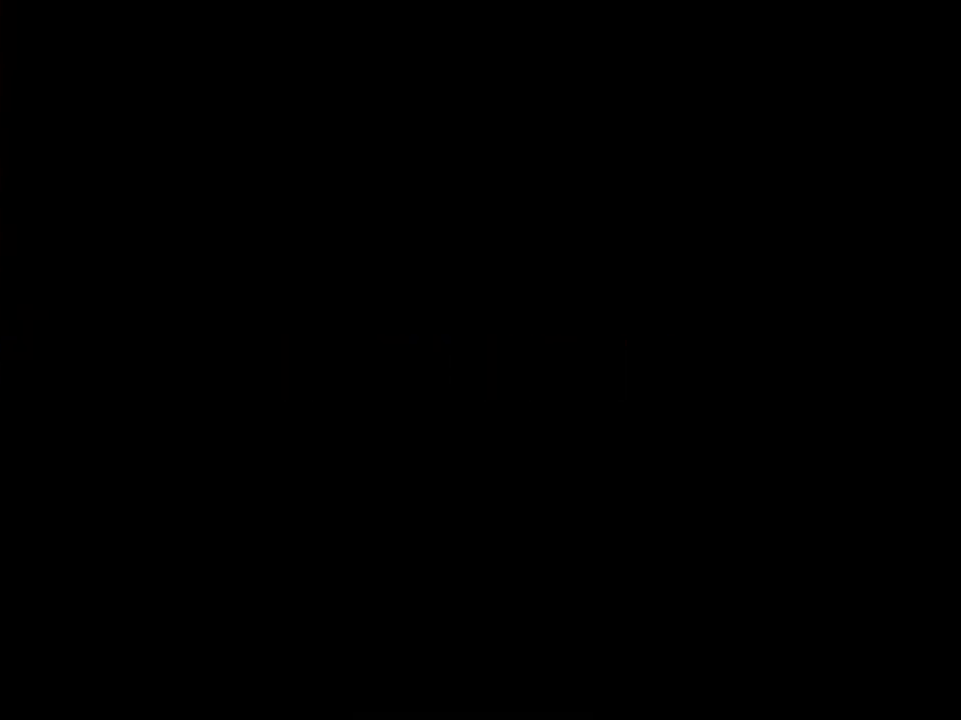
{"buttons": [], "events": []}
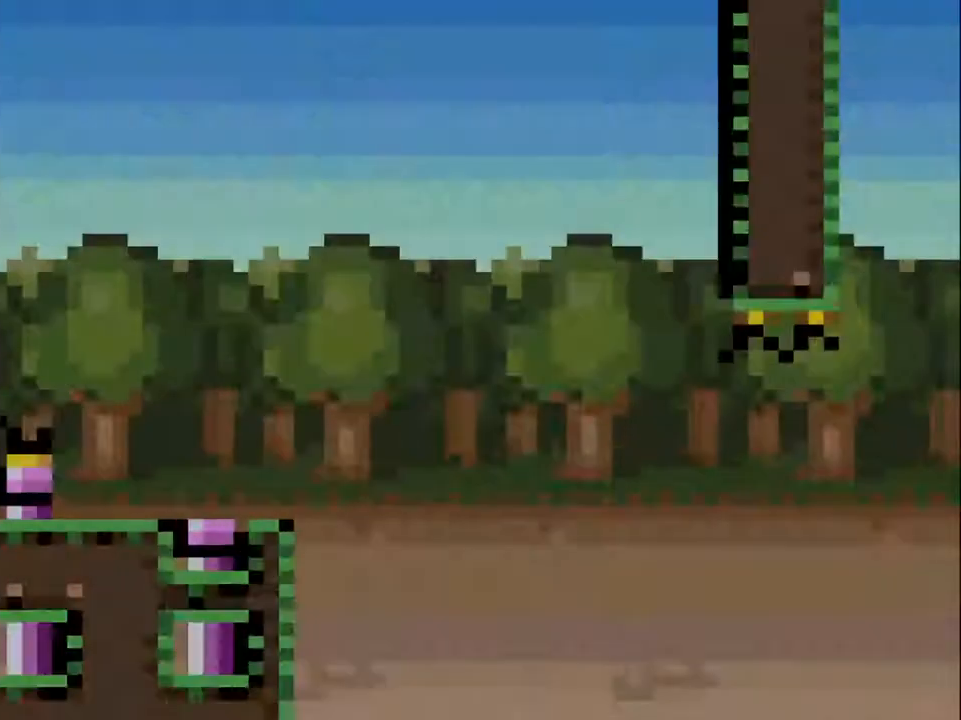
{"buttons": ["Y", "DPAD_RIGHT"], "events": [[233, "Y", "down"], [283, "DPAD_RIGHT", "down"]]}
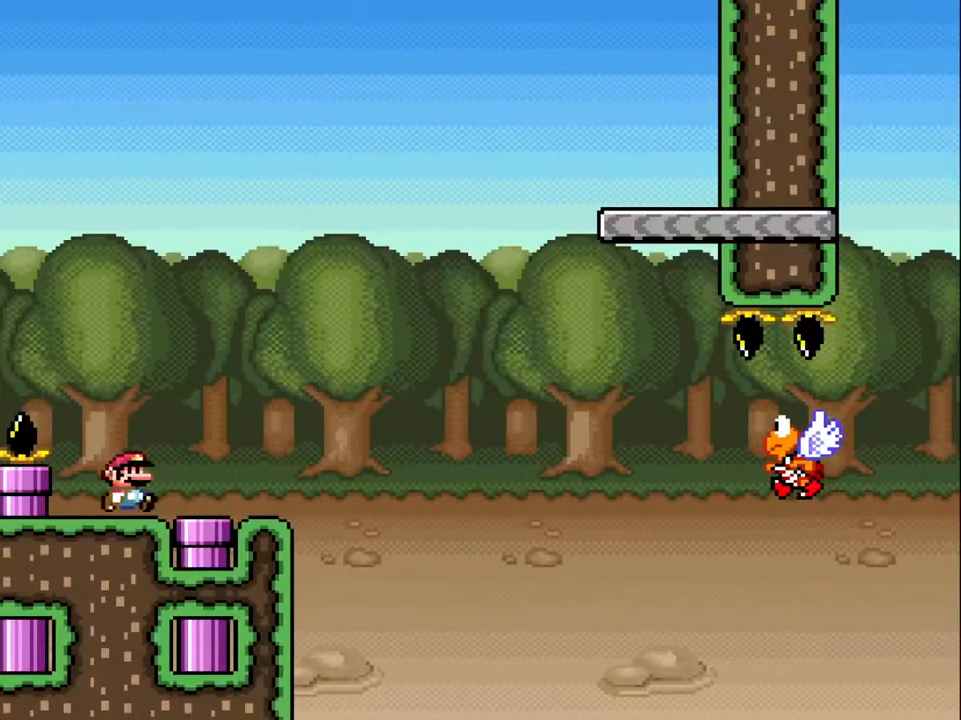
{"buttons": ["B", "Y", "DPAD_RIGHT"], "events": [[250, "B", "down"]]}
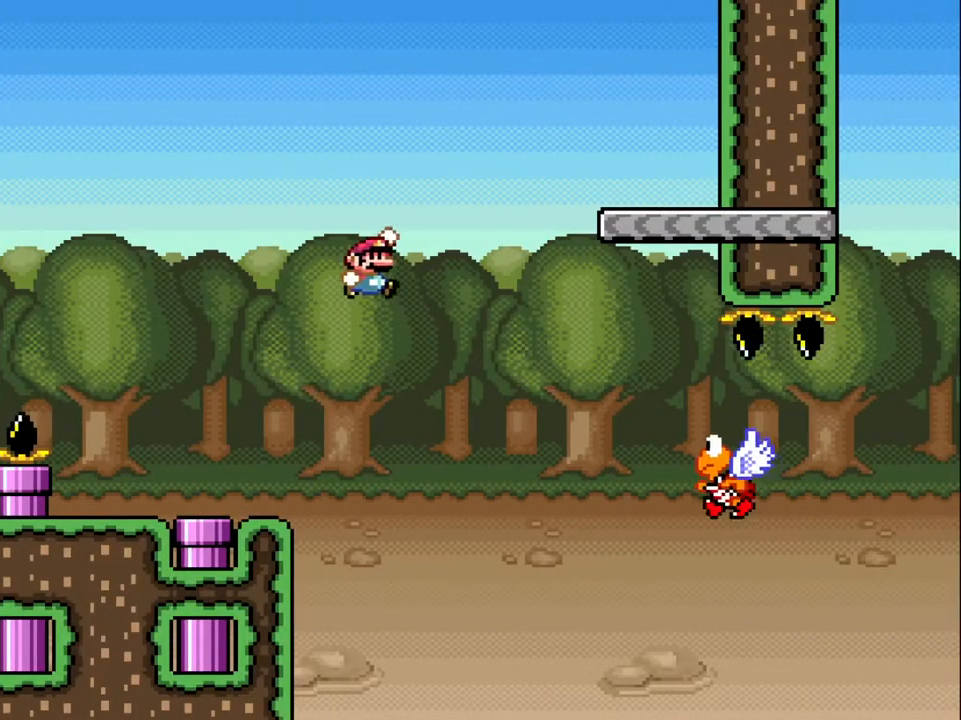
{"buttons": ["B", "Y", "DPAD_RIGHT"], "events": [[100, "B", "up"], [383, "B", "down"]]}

+++++

**WHAT TO PRODUCE:**
Determine how many lines above contain the word "down", then give the number by itself.

**RESULT OF THIS EXERCISE:**
3